(TASK INPUTS Opens)

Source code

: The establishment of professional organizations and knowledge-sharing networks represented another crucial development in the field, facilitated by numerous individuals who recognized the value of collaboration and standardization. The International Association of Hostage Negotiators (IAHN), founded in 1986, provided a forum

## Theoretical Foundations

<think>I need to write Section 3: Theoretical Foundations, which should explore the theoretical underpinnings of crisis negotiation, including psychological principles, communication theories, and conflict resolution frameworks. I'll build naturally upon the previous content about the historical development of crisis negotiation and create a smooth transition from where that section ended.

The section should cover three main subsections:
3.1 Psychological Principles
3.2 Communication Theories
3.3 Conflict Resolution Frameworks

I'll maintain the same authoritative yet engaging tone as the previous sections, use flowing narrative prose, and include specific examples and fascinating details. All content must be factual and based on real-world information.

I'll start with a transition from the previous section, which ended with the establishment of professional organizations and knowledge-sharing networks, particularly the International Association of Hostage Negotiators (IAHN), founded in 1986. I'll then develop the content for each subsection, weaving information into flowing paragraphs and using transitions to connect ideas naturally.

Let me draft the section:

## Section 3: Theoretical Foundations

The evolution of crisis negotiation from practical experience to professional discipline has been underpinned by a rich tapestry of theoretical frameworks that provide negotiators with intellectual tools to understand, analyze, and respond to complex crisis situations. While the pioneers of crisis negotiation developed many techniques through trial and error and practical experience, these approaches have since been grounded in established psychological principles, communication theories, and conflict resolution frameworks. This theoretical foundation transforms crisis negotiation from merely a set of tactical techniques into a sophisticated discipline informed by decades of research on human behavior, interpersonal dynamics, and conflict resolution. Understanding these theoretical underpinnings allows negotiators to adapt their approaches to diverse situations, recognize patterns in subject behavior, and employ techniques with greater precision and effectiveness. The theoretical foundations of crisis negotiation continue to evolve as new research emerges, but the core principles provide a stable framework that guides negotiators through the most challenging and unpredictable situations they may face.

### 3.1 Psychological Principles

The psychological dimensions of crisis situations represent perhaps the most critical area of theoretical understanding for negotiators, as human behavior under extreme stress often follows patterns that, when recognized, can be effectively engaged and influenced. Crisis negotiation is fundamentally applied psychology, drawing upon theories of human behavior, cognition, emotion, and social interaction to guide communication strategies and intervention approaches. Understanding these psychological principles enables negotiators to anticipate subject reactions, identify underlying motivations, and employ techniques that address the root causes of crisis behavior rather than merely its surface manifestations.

(TASK INPUTS Closes)

Would you print all of the entries exactly as they stand?

Source code

: The establishment of professional organizations and knowledge-sharing networks represented another crucial development in the field, facilitated by numerous individuals who recognized the value of collaboration and standardization. The International Association of Hostage Negotiators (IAHN), founded in 1986, provided a forum

## Theoretical Foundations

<think>I need to write Section 3: Theoretical Foundations, which should explore the theoretical underpinnings of crisis negotiation, including psychological principles, communication theories, and conflict resolution frameworks. I'll build naturally upon the previous content about the historical development of crisis negotiation and create a smooth transition from where that section ended.

The section should cover three main subsections:
3.1 Psychological Principles
3.2 Communication Theories
3.3 Conflict Resolution Frameworks

I'll maintain the same authoritative yet engaging tone as the previous sections, use flowing narrative prose, and include specific examples and fascinating details. All content must be factual and based on real-world information.

I'll start with a transition from the previous section, which ended with the establishment of professional organizations and knowledge-sharing networks, particularly the International Association of Hostage Negotiators (IAHN), founded in 1986. I'll then develop the content for each subsection, weaving information into flowing paragraphs and using transitions to connect ideas naturally.

Let me draft the section:

## Section 3: Theoretical Foundations

The evolution of crisis negotiation from practical experience to professional discipline has been underpinned by a rich tapestry of theoretical frameworks that provide negotiators with intellectual tools to understand, analyze, and respond to complex crisis situations. While the pioneers of crisis negotiation developed many techniques through trial and error and practical experience, these approaches have since been grounded in established psychological principles, communication theories, and conflict resolution frameworks. This theoretical foundation transforms crisis negotiation from merely a set of tactical techniques into a sophisticated discipline informed by decades of research on human behavior, interpersonal dynamics, and conflict resolution. Understanding these theoretical underpinnings allows negotiators to adapt their approaches to diverse situations, recognize patterns in subject behavior, and employ techniques with greater precision and effectiveness. The theoretical foundations of crisis negotiation continue to evolve as new research emerges, but the core principles provide a stable framework that guides negotiators through the most challenging and unpredictable situations they may face.

### 3.1 Psychological Principles

The psychological dimensions of crisis situations represent perhaps the most critical area of theoretical understanding for negotiators, as human behavior under extreme stress often follows patterns that, when recognized, can be effectively engaged and influenced. Crisis negotiation is fundamentally applied psychology, drawing upon theories of human behavior, cognition, emotion, and social interaction to guide communication strategies and intervention approaches. Understanding these psychological principles enables negotiators to anticipate subject reactions, identify underlying motivations, and employ techniques that address the root causes of crisis behavior rather than merely its surface manifestations.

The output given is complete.